When the office in Belle Chasse closed, the Civil Service Department was moved.
An ordinance was enacted so the Civil Service Department would be assigned office space in the Port Sulphur Government Building, room Numbers 211, 214, 215, 217 and the testing room would be located in the Port Sulphur Government Building, located at 8028 Hwy. 23, Port Sulphur.
The Civil Service Commission argued the move is inconvenient, and it affects their performance at work.
The trial court said the Port Sulphur offices may not be as conveniently located to Belle Chasse as the appellants wanted, but it shouldn't affect the commission's ability to work effectively.
"The Appellants have failed in their burden of proof, by clear and convincing evidence, that Council’s Ordinance No. 15-107 impaired the effective and efficient operation of the Department," the court said.

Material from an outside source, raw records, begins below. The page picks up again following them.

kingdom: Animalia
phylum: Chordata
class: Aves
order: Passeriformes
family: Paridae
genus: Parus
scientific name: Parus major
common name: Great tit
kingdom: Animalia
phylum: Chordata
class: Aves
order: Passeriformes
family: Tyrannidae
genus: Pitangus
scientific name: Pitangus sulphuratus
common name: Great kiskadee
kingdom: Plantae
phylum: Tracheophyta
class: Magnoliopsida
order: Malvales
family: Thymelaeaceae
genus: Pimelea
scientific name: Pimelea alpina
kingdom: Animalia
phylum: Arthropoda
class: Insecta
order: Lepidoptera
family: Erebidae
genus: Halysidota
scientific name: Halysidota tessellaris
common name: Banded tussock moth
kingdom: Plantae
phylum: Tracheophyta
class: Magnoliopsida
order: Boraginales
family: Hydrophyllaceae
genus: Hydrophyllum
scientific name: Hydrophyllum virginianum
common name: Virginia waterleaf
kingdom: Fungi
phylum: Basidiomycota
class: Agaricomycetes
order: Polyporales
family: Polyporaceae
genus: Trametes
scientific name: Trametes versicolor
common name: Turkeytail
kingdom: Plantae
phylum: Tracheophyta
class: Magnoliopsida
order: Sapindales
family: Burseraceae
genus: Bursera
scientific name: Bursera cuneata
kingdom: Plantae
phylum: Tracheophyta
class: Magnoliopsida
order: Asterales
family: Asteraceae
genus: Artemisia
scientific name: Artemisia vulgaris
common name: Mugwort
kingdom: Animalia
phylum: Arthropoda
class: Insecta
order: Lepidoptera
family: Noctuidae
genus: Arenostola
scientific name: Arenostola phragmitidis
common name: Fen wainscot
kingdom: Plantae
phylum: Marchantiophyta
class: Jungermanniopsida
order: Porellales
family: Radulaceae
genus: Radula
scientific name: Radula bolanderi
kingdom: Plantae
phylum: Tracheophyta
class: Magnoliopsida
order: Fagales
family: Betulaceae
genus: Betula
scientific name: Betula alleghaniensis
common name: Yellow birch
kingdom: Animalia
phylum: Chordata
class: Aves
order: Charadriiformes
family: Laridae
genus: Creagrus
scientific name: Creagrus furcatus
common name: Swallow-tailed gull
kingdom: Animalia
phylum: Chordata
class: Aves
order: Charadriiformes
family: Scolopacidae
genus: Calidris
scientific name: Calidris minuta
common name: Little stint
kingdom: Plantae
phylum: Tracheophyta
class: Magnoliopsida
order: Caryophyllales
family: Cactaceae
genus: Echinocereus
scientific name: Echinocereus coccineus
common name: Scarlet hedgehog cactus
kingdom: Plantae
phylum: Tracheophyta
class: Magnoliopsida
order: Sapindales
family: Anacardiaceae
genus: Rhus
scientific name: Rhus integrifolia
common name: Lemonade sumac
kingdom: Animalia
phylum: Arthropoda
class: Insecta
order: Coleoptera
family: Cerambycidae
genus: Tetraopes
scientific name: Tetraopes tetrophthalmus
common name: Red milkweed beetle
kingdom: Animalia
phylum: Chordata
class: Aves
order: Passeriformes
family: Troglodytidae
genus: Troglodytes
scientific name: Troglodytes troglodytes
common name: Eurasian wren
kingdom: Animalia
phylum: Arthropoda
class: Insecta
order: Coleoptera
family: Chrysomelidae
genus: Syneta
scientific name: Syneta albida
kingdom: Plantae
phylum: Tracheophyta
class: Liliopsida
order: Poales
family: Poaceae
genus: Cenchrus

The court added that the commission has been relocated to many buildings throughout the years, including the Port Sulphur Government Building. Looking at how the Civil Service Commission was able to perform effectively in its previous stint at the Port Sulphur office, the court said the Civil Service Commission will not have problems working from there again.
“The Appellants never challenged the location of the Civil Service Department location in Port Sulphur from approximately 1997 through 2005 when Hurricane Katrina devastated the majority of Plaquemines Parish,” the court said. “The only challenge comes after this devastation and the necessary relocation to Belle Chasse."
The appellants’ argued that the trial court made a mistake when it decided not to stop the Plaquemines Parish government from closing the civil service office. The court said the Plaquemines Parish Civil Service didn’t have proof to back up its statement.